Babel is there so you can write your code with the latest Javascript features and separate your written code from what is actually deployed. JSX and IE11 are a subset of problems that this type of abstraction can solve.

This is miles better than the previous alternative: manually importing shims or adding in css prefixes. Babel and webpack also enable macros and static code analysis tools so you can write code in "inefficient" ways that's more readable, and automatically generate more performant code automatically.

Browsers are still split, even if considering only desktop users. If you add in mobile users then all those iOS people are using Safari, not Chrome.

And because of this fragmentation you can't expect the latest ES features to be usable on day one. So you'll always want Babel so you can write the code the way you want, and have platform targeting be a separate concern.
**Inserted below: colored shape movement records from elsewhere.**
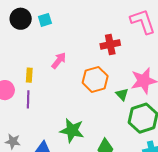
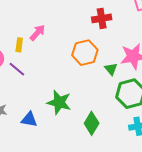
pink arrow: (59, 61) -> (37, 33), moved
purple line: (28, 99) -> (17, 69), turned -54

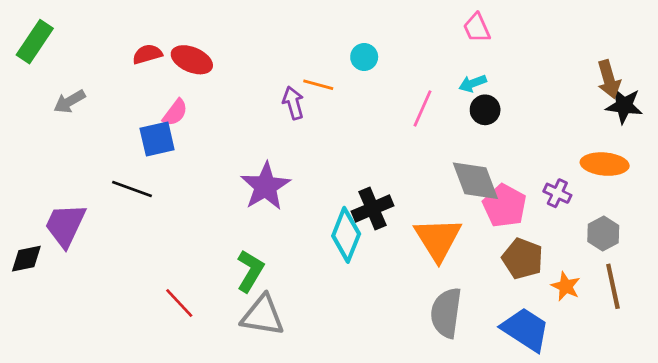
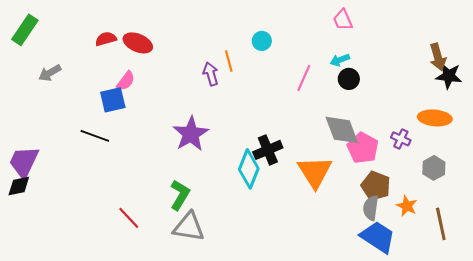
orange line: (318, 85) -> (229, 61), turned 60
purple trapezoid: (65, 225) -> (24, 162), moved
brown line: (613, 286) -> (441, 224), moved
gray semicircle: (446, 313) -> (371, 208), moved, size x0.7

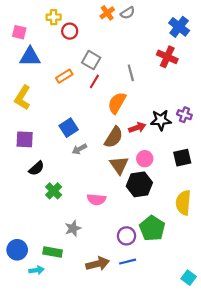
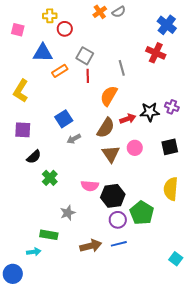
blue triangle: (30, 57) -> (43, 53), moved
red line: (94, 81) -> (88, 76), turned -32
black hexagon: (139, 184) -> (113, 196), moved
blue circle: (17, 250) -> (13, 274), moved

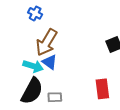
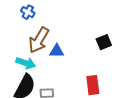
blue triangle: (50, 62) -> (57, 51), moved, turned -35

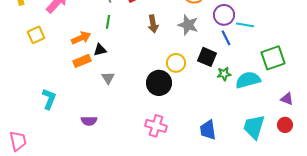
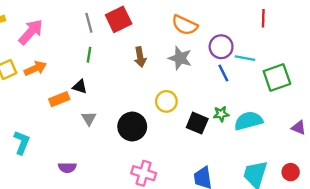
orange arrow: (81, 38) -> (35, 68), moved
black triangle: (100, 50) -> (80, 87), turned 32
black square: (207, 57) -> (197, 123), moved
green square: (273, 58) -> (277, 77), moved
black circle: (159, 83) -> (132, 126), moved
purple triangle: (287, 99) -> (299, 128), moved

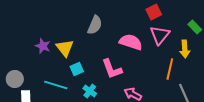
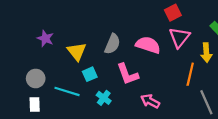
gray semicircle: (95, 25) -> (112, 44), moved
purple star: (43, 46) -> (45, 39), moved
gray circle: (15, 79) -> (36, 78), moved

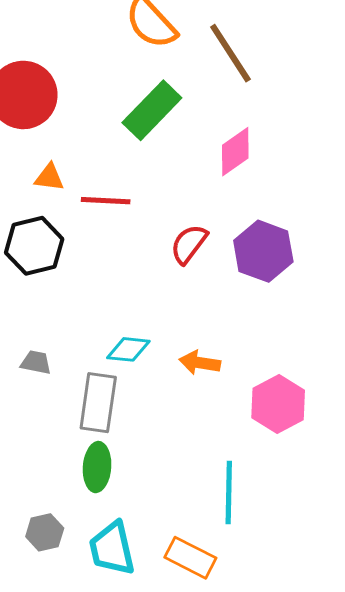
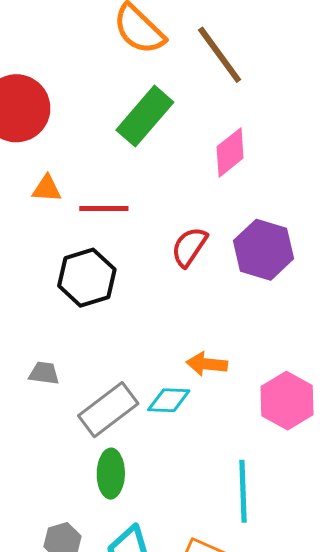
black hexagon: (34, 246) -> (87, 278), moved
cyan diamond: (128, 349) -> (169, 400), moved
gray rectangle: (98, 403) -> (108, 410), turned 48

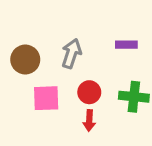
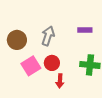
red circle: (89, 92) -> (52, 63), moved
pink square: (46, 98) -> (31, 66), turned -30

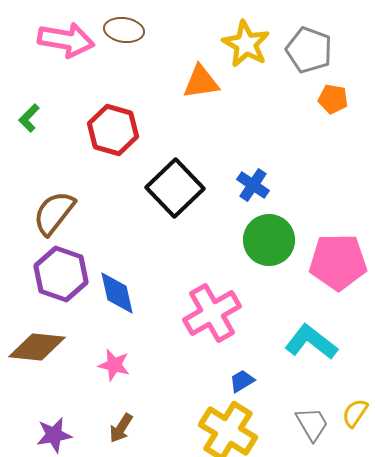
It sounds like you believe that we should be writing very platform specific code for the web, which is a bad practice in general. Nobody should write platform specific code. Leave that to the compiler.


Nope. You're the one advocating targeting a specific platform, and it's called Babel.
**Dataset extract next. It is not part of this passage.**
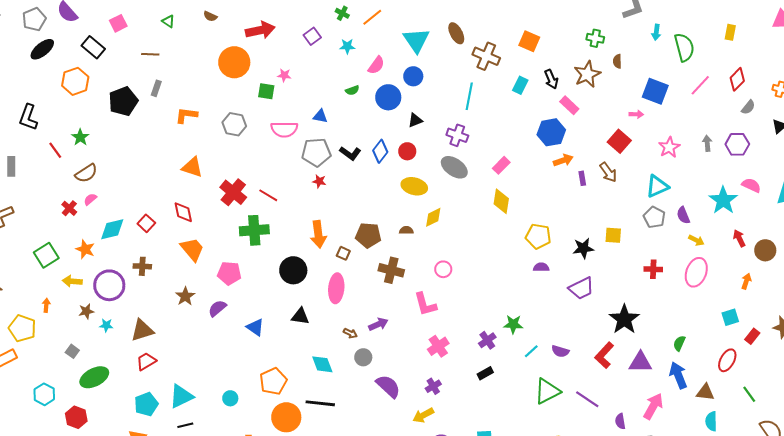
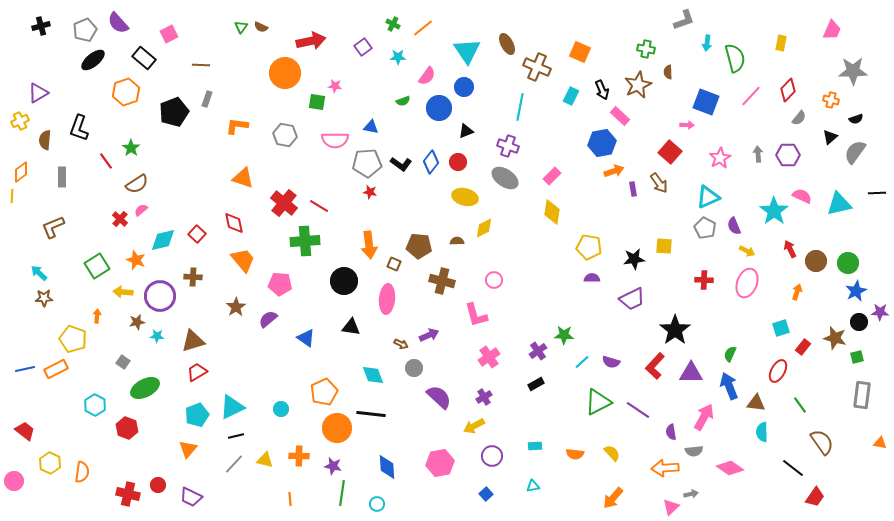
green triangle: (168, 21) -> (241, 27), moved, turned 32

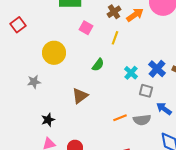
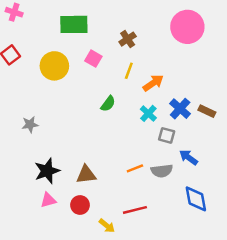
orange arrow: (135, 15) -> (153, 83), moved
yellow circle: (54, 53) -> (54, 66), moved
brown triangle: (80, 96) -> (86, 174), moved, turned 30
black star: (48, 120) -> (47, 171), size x1.5

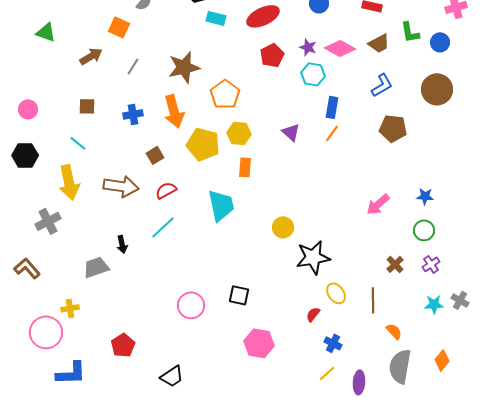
What I'm advocating is targeting evergreen browsers whenever possible: Chrome, Safari, Firefox, Edge, and their forks. They already have most ES6 features. Even Safari has great ES6 support. iOS is known for being very up to date. Fragmentation in Javascript is a thing of the past, as long as you only use features available for +90% of the people on caniuse.com.
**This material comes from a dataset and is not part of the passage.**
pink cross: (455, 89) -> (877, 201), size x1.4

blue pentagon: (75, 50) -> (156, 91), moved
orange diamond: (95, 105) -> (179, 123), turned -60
If you're targeting evergreen browsers you can already write the latest Javascript, and would only need Babel for something like JSX. All those browsers have async/await, ES6 modules (aka import), arrow functions, and destructuring.

To separate your written code from what is actually deployed is much more of a con than a pro. I'd rather not need a compilation step if possible. My time is valuable. Babel and Webpack are slow as a dog for non-toy projects.

Manually importing shims are a thing of the past when you're targeting evergreen browsers. You can use something like Polyfill.io for edge cases, and it will cover the small number of

CSS prefixes have nothing to do with Babel or Webpack, they're normally handled by tools like PostCSS. Nothing to do with Javascript. Static Analysis is normally handled by tools like ESLint that can use Babel but can be completely decoupled from the compilation step. Or Typescript, which actually brings a lot to the table compared to Babel.

Again, this might be hard: maybe you need to handle customers with IE11. But to not need Babel is something we should aim for.

I honestly can't wait for Babel to be 100% unnecessary and to die. It is valuable in a world where Internet Explorer exists, but there is zero advantage in using it when it's unnecessary.


> than say writing your code with ES Next or React

Say again? One is a framework, the other is an updated version of the language that can be transpiled to ES3 for (non-mathematically) provably identical results.


React isn't a framework. It's a library for writing functional components which can, at the moment, target native mobile components and HTML components so that you are not writing the components manually in a platform specific way.